(Stored entries)
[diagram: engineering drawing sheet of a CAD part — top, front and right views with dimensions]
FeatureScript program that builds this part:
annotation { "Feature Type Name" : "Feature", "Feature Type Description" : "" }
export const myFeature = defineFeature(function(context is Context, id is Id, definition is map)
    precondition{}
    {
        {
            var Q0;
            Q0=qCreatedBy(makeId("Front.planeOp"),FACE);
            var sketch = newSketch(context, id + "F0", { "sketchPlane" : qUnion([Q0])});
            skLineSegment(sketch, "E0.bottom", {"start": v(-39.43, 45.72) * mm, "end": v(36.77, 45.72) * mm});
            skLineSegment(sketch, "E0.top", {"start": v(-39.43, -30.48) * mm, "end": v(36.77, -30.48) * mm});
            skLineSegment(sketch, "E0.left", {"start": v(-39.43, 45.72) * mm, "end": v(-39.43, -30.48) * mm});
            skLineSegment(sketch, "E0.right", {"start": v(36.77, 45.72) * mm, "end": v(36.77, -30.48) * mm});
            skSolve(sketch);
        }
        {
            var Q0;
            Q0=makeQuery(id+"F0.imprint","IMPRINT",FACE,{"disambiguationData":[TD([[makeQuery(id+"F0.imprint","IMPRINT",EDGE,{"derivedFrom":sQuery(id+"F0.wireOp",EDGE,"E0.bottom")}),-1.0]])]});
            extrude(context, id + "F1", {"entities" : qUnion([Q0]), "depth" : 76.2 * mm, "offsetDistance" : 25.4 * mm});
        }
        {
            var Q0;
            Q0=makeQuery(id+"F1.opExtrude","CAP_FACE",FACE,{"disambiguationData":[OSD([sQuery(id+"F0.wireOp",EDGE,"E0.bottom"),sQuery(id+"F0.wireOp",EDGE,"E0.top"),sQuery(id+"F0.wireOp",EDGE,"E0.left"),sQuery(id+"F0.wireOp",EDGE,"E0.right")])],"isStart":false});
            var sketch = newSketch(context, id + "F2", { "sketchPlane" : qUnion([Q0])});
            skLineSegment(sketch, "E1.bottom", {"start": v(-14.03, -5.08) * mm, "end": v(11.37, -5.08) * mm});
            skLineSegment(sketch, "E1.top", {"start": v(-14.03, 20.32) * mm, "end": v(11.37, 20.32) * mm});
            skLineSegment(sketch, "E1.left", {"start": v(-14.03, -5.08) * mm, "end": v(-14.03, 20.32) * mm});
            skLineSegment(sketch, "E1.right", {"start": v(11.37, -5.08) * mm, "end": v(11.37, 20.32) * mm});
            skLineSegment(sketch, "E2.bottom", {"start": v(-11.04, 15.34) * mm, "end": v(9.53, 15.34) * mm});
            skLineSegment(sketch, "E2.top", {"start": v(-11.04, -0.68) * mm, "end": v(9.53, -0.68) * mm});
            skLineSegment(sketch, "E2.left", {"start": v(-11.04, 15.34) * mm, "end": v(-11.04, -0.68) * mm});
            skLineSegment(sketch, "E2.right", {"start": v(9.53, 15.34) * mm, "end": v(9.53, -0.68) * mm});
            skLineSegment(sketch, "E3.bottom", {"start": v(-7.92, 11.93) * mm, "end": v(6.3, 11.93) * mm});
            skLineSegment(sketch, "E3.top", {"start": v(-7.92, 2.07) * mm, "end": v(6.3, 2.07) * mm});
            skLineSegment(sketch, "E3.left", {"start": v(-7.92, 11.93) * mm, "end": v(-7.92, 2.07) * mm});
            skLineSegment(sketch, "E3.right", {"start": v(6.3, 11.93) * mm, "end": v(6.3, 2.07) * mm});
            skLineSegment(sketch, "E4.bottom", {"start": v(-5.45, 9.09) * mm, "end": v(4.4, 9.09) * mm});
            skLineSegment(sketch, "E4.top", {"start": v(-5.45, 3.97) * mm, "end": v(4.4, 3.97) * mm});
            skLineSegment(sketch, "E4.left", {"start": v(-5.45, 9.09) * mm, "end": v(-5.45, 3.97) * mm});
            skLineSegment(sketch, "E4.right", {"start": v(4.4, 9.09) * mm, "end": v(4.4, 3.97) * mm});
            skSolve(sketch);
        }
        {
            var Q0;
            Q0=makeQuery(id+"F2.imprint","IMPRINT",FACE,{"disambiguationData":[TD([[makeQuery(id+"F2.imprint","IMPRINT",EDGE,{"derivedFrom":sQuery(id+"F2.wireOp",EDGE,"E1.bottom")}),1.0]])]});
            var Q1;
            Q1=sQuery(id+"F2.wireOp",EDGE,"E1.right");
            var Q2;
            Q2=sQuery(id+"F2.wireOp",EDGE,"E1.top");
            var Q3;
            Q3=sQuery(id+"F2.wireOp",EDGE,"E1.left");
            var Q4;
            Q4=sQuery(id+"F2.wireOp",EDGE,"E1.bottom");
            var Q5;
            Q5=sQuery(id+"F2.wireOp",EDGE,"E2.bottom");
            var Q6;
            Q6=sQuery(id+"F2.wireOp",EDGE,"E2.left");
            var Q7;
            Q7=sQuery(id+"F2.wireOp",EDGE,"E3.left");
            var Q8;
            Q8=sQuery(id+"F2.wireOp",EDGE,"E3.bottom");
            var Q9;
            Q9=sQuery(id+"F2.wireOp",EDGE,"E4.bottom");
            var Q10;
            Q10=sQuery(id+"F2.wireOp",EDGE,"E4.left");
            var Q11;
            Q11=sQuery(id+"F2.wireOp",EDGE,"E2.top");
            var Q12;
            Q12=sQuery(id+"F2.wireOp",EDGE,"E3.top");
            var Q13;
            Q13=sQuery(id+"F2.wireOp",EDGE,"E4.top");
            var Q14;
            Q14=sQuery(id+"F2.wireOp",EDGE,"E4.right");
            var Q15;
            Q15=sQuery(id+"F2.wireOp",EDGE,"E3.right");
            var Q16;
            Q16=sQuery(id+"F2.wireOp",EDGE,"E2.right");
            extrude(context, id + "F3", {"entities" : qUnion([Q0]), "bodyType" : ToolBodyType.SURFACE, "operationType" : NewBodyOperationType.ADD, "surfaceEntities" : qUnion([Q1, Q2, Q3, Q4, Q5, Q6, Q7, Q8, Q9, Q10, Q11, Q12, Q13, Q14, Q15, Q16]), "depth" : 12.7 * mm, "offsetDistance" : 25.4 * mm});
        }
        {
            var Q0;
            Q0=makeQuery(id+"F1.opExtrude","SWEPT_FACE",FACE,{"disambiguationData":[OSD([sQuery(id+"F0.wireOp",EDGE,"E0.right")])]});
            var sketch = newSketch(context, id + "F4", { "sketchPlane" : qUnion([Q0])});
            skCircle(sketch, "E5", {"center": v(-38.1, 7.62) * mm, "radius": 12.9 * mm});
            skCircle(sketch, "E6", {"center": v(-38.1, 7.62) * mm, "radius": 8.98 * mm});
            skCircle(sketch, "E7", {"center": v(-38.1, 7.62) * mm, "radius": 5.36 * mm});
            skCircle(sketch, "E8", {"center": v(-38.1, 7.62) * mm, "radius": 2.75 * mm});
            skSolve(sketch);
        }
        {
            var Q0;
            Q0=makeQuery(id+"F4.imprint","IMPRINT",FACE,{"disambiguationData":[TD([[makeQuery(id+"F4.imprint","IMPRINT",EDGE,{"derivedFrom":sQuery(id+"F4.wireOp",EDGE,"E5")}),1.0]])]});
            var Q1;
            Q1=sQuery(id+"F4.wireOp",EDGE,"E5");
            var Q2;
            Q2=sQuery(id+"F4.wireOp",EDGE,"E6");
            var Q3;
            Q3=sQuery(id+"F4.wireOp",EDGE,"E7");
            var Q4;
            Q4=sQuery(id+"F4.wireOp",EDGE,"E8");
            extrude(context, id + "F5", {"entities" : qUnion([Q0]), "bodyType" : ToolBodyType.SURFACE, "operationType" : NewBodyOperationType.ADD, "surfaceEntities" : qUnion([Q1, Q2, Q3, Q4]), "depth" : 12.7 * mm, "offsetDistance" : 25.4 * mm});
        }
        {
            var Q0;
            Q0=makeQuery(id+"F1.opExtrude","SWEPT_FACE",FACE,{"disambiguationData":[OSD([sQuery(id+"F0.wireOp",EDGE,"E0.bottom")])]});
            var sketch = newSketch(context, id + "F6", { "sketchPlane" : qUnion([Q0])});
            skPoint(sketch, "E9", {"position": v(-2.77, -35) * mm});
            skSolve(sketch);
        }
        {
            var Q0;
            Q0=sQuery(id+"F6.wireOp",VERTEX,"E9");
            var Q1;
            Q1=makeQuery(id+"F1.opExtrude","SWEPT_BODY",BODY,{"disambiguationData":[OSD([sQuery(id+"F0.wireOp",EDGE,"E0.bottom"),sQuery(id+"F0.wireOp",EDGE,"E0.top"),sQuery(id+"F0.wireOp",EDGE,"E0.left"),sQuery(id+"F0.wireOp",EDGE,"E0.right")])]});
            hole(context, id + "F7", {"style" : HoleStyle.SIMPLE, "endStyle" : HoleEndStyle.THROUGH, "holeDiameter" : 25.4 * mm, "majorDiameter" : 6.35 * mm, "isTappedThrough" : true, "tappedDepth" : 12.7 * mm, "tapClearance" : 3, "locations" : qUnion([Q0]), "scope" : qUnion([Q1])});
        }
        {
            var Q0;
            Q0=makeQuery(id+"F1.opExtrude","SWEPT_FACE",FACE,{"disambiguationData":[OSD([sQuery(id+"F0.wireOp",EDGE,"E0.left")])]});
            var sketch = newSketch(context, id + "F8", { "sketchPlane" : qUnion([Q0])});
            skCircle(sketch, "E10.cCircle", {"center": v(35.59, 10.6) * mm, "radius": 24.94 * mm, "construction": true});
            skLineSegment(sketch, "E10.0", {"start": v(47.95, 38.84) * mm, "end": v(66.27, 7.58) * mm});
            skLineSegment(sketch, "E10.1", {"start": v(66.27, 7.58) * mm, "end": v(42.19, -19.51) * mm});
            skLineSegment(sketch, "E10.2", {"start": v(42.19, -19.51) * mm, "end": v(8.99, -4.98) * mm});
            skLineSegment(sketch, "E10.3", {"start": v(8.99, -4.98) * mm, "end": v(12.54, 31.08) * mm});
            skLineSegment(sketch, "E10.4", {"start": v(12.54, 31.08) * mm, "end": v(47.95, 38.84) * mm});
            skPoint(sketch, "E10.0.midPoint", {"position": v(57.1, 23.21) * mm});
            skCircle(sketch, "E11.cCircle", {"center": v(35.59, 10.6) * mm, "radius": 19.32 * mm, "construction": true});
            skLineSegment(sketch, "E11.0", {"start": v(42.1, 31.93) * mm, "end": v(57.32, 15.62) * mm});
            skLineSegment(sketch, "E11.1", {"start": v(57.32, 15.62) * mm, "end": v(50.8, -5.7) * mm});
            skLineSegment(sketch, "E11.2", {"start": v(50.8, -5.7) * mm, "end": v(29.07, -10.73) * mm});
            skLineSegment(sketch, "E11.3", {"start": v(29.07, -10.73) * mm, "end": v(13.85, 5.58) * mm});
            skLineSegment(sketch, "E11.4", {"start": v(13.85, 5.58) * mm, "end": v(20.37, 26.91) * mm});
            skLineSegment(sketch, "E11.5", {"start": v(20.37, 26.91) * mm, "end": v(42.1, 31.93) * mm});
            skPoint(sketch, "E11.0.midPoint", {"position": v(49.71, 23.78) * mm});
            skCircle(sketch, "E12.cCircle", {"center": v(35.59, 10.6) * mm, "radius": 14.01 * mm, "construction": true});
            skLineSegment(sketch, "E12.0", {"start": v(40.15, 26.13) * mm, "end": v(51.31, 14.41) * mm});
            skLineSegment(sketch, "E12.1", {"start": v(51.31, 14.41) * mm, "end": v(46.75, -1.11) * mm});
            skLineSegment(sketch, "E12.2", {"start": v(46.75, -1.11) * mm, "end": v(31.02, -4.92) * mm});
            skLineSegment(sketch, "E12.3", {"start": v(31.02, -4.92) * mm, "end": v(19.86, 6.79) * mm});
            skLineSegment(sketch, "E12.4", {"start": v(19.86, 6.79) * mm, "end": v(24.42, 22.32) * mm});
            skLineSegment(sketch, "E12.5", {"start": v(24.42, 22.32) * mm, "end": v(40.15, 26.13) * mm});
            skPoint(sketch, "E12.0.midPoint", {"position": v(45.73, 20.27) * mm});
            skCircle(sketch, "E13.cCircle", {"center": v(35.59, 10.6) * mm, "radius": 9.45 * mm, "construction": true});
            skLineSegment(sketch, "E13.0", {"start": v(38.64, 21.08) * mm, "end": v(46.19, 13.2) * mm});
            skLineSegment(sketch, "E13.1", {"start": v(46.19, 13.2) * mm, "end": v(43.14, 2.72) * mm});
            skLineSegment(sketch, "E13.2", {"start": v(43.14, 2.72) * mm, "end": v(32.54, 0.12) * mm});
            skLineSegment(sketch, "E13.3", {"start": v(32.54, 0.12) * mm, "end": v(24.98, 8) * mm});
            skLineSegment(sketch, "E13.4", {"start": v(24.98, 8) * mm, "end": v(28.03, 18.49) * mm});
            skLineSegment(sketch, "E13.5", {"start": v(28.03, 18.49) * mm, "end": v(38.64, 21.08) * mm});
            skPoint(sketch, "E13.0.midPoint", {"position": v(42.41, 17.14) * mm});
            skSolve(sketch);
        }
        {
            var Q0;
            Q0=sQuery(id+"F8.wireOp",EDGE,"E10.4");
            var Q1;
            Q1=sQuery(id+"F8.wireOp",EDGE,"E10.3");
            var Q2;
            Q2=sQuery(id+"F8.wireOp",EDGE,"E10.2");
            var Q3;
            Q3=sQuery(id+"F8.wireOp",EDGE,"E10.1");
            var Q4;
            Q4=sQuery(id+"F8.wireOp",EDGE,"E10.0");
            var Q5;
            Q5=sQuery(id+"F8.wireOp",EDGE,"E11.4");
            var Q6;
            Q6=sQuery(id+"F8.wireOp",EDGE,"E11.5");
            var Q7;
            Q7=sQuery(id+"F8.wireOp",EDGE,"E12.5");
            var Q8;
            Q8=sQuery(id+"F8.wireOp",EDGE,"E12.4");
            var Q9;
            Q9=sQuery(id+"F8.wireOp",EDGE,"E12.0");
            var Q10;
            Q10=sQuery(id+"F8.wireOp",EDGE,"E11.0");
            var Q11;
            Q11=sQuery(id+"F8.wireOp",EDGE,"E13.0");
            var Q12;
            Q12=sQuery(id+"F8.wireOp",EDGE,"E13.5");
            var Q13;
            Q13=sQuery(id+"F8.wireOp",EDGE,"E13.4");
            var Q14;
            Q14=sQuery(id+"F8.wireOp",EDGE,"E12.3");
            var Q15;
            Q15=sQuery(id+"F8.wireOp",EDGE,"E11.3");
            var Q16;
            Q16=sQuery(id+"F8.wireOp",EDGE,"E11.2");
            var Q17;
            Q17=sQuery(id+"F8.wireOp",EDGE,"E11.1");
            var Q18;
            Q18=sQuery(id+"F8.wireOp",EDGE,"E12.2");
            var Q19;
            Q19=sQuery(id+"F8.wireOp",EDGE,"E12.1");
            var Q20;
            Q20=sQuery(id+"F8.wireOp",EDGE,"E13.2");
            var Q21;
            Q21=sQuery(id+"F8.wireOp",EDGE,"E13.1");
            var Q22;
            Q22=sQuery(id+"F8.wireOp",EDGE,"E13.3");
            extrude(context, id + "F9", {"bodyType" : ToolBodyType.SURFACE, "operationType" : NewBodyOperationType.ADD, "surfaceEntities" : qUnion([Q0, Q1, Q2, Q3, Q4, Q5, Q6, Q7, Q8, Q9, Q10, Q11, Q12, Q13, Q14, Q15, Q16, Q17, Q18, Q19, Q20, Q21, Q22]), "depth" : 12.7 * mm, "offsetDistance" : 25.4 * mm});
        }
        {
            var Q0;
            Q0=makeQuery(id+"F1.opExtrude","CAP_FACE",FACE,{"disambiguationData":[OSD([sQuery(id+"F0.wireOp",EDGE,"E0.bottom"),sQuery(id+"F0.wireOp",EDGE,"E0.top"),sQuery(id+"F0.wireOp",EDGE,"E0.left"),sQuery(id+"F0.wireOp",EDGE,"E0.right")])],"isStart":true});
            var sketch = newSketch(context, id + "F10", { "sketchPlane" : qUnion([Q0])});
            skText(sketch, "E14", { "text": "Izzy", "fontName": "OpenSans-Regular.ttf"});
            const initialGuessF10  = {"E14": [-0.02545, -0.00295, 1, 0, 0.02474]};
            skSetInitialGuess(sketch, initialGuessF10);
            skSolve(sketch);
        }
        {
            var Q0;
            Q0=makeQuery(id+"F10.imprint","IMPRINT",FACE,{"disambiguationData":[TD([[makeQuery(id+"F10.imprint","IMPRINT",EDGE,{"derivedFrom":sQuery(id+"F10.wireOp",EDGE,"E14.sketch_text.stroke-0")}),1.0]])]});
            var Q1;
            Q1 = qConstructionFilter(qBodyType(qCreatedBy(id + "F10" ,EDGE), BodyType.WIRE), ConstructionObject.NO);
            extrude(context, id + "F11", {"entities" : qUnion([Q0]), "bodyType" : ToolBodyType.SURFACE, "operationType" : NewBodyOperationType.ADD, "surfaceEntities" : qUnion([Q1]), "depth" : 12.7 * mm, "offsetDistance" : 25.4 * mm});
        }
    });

▸ Task prompt
Pick out every line of the material above that contains the string "midPoint", matching case exactly, and copy each one.

▸ Exercise output
            skPoint(sketch, "E10.0.midPoint", {"position": v(57.1, 23.21) * mm});
            skPoint(sketch, "E11.0.midPoint", {"position": v(49.71, 23.78) * mm});
            skPoint(sketch, "E12.0.midPoint", {"position": v(45.73, 20.27) * mm});
            skPoint(sketch, "E13.0.midPoint", {"position": v(42.41, 17.14) * mm});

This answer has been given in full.